Page-level text extractions
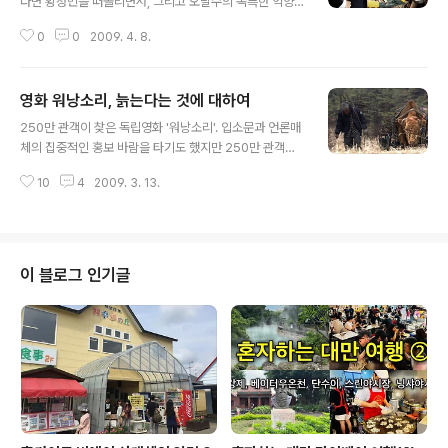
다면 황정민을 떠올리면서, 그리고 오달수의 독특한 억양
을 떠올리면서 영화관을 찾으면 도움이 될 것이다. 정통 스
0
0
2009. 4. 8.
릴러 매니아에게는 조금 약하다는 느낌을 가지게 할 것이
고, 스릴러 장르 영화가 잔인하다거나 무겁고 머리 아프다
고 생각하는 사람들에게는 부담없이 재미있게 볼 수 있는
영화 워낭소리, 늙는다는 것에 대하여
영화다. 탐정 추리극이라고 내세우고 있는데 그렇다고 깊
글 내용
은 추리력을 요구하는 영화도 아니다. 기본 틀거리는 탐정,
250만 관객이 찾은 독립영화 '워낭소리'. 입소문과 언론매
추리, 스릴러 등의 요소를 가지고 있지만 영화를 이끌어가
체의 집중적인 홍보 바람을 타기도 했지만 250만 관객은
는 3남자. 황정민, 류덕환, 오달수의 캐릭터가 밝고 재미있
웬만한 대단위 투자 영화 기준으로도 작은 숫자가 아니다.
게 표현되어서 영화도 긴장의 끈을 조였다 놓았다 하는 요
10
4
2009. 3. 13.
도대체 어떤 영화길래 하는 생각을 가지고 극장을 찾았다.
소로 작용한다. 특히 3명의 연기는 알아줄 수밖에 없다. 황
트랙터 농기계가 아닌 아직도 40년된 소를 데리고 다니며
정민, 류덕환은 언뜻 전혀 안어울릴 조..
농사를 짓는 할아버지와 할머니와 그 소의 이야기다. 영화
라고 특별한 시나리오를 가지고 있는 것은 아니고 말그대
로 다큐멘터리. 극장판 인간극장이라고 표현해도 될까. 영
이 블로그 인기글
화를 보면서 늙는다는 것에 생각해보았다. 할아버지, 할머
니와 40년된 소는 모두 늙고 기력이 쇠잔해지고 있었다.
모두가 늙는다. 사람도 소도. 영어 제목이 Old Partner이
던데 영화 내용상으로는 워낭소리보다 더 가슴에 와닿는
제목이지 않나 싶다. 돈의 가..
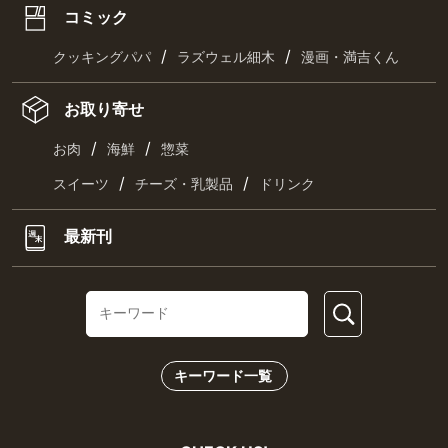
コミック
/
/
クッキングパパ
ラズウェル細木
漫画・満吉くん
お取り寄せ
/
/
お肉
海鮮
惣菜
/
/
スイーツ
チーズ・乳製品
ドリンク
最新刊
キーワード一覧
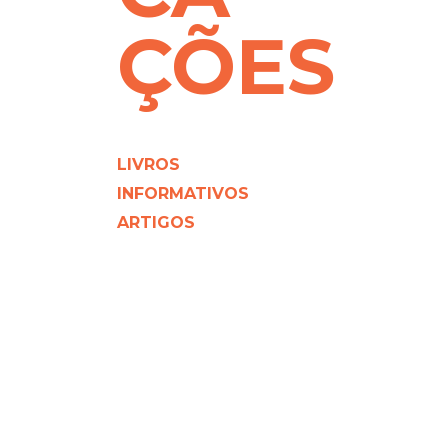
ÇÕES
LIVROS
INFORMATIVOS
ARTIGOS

...

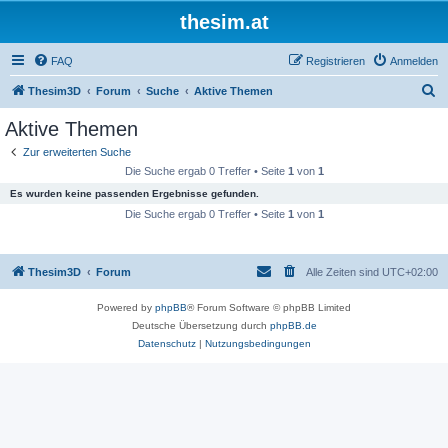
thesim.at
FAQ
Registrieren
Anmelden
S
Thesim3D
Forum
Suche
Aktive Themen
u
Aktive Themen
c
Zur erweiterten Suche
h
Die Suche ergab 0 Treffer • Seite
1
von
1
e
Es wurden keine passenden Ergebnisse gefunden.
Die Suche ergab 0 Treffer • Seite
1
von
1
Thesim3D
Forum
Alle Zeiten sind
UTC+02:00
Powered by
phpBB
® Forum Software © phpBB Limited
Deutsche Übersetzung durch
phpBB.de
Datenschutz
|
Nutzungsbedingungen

▶ _Task requirements_: What you give back should be exactly the lines of the data above from the line with "고, 스릴러 장르 영화가 잔인하다거나 무겁고 머리 아프다" through the line with "화를 보면서 늙는다는 것에 생각해보았다. 할아버지, 할머", both of those included, and nothing more.

▶ _Reply to the exercise_:
고, 스릴러 장르 영화가 잔인하다거나 무겁고 머리 아프다
고 생각하는 사람들에게는 부담없이 재미있게 볼 수 있는
영화 워낭소리, 늙는다는 것에 대하여
영화다. 탐정 추리극이라고 내세우고 있는데 그렇다고 깊
글 내용
은 추리력을 요구하는 영화도 아니다. 기본 틀거리는 탐정,
250만 관객이 찾은 독립영화 '워낭소리'. 입소문과 언론매
추리, 스릴러 등의 요소를 가지고 있지만 영화를 이끌어가
체의 집중적인 홍보 바람을 타기도 했지만 250만 관객은
는 3남자. 황정민, 류덕환, 오달수의 캐릭터가 밝고 재미있
웬만한 대단위 투자 영화 기준으로도 작은 숫자가 아니다.
게 표현되어서 영화도 긴장의 끈을 조였다 놓았다 하는 요
10
4
2009. 3. 13.
도대체 어떤 영화길래 하는 생각을 가지고 극장을 찾았다.
소로 작용한다. 특히 3명의 연기는 알아줄 수밖에 없다. 황
트랙터 농기계가 아닌 아직도 40년된 소를 데리고 다니며
정민, 류덕환은 언뜻 전혀 안어울릴 조..
농사를 짓는 할아버지와 할머니와 그 소의 이야기다. 영화
라고 특별한 시나리오를 가지고 있는 것은 아니고 말그대
로 다큐멘터리. 극장판 인간극장이라고 표현해도 될까. 영
이 블로그 인기글
화를 보면서 늙는다는 것에 생각해보았다. 할아버지, 할머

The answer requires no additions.